- Opening Delimiter -
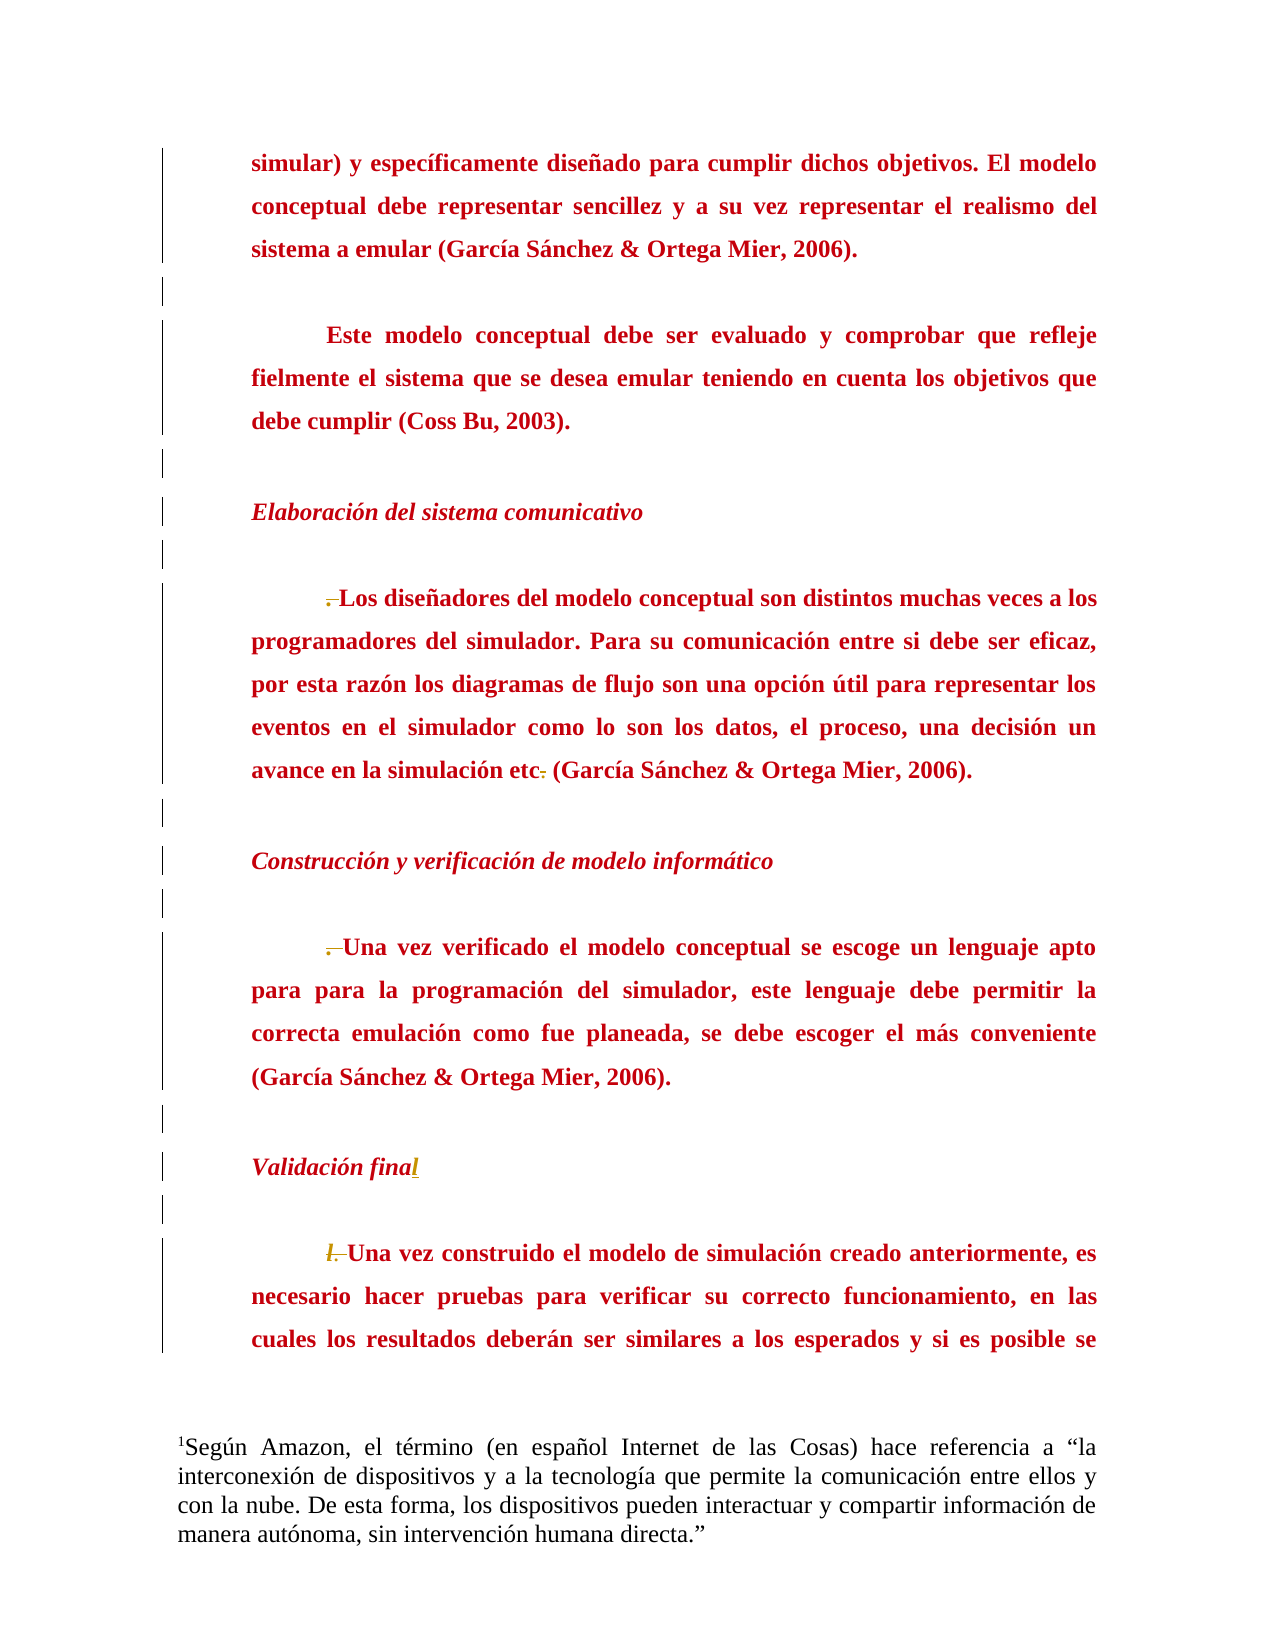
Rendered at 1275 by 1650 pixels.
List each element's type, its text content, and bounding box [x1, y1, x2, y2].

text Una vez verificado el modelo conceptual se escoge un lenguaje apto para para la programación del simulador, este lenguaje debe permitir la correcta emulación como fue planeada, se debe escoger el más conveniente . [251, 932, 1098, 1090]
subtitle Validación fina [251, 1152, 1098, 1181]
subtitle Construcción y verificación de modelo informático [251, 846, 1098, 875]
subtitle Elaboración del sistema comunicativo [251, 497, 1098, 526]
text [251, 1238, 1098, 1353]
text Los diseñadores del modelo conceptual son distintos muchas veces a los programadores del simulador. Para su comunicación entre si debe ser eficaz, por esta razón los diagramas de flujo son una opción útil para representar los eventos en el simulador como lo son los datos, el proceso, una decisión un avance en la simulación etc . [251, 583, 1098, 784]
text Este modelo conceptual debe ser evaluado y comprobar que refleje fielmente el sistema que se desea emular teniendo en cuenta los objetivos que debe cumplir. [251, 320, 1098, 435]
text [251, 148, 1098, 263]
- Closing Delimiter -
Required action: All the records above must be retyped exactly, except for their pictures.

Response to this exercise:
Rendered at 1275 by 1650 pixels.
List each element's type, its text content, and bounding box [x1, y1, x2, y2].

text Una vez verificado el modelo conceptual se escoge un lenguaje apto para para la programación del simulador, este lenguaje debe permitir la correcta emulación como fue planeada, se debe escoger el más conveniente . [251, 932, 1098, 1090]
subtitle Validación fina [251, 1152, 1098, 1181]
subtitle Construcción y verificación de modelo informático [251, 846, 1098, 875]
subtitle Elaboración del sistema comunicativo [251, 497, 1098, 526]
text [251, 1238, 1098, 1353]
text Los diseñadores del modelo conceptual son distintos muchas veces a los programadores del simulador. Para su comunicación entre si debe ser eficaz, por esta razón los diagramas de flujo son una opción útil para representar los eventos en el simulador como lo son los datos, el proceso, una decisión un avance en la simulación etc . [251, 583, 1098, 784]
text Este modelo conceptual debe ser evaluado y comprobar que refleje fielmente el sistema que se desea emular teniendo en cuenta los objetivos que debe cumplir. [251, 320, 1098, 435]
text [251, 148, 1098, 263]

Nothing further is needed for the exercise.